Enriching our democratic imagination

CivicGreen remains grounded in the gritty and imperfect work of ordinary citizens and activists, as well as professionals and public servants in every field relevant to creating sustainable, resilient, and environmentally just communities and institutions. We struggle to do this work in the face of cultural, economic, racial and other systems that are highly unequal and often marginalizing. This is especially true for frontline communities that bear a disproportionate share of environmental burdens and climate risks.

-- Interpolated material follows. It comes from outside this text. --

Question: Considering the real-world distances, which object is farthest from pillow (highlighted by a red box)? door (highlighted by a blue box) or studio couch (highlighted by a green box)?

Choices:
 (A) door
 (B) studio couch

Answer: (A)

We struggle to rekindle faith in our democratic capacities to meet the climate crisis head on – over the short, medium and longer run. We engage in pragmatic work with imperfect tools and imperfect partners to generate trust and regenerate hope in a future we can shape together. We work across boundaries, be they racial, regional, institutional, or partisan. We recognize obstacles, some deeply embedded in prevailing institutional logics, and we choose to rework and reform them as best we can, in recognition that we are unlikely to be rescued by some grand logic of complete societal and economic transformation.

CivicGreen is nonetheless visionary in our attempt to leverage pragmatic work to imagine a much more integrative and ambitious approach to creating sustainable, resilient, and just communities in a world facing profound crises. We seek to learn from all those who have been doing the work and paving the way, and we appreciate updates from those organizations whose work we have profiled.